In general, the Cold War saw very few requirements for the vast majority of U.S. attack submarines to possess or exercise precise 3-axis slow speed controllability. Many indications imply that may no longer be the case. As the entering sea story implies, there may have been cases where ad hoc solutions had to be invented in response to emergent problems, but these solutions probably do not satisfy the existing and emergent requirements in all respects as regards precision and/or acoustic stealth. A serious shortcoming in the near and mid term is that the mainstay of the Submarine Force for many years, the LOS ANGELES class SSN, has a reputation of having especially poor maneuvering characteristics at slow speeds.

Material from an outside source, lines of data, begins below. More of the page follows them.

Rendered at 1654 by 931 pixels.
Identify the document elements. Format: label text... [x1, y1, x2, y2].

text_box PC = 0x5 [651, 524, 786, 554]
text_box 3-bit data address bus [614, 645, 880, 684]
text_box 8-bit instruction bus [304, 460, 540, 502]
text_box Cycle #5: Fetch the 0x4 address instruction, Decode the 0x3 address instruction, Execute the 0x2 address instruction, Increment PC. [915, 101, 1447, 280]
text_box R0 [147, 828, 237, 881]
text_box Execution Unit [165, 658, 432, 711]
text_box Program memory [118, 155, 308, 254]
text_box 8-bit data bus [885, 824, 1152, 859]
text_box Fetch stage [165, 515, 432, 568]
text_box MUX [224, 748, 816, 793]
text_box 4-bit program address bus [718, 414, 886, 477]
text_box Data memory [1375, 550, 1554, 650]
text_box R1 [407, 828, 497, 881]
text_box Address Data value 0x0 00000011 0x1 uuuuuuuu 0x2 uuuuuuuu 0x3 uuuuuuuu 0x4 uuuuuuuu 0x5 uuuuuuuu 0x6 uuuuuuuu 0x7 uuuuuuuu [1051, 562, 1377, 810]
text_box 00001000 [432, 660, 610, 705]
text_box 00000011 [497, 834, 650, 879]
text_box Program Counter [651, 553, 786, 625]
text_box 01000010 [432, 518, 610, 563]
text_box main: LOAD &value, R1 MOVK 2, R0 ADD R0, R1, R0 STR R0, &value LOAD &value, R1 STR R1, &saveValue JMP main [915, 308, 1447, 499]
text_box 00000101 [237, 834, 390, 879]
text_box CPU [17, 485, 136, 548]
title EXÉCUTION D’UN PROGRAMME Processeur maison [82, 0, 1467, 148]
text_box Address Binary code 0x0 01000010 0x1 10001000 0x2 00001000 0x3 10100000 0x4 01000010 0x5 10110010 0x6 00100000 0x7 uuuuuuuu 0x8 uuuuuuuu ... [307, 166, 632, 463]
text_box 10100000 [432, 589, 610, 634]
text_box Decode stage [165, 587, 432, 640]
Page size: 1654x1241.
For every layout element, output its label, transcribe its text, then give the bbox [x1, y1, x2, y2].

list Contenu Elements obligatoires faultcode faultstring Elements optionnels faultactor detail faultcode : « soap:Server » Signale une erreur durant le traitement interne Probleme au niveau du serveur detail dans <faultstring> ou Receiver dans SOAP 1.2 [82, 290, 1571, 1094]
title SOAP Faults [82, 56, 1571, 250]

It would appear almost a certainty that, sooner or later, some sort of backfit to this class will be operationally desirable to provide it with the near-zero speed controllability that VIRGINIAs are likely to have. Similarly, with as much hype that the forthcoming SSGNs are rightfully receiving as regards a quantum jump in littoral submarine operations, attention to their ultra-slow or zero speed capabilities is warranted.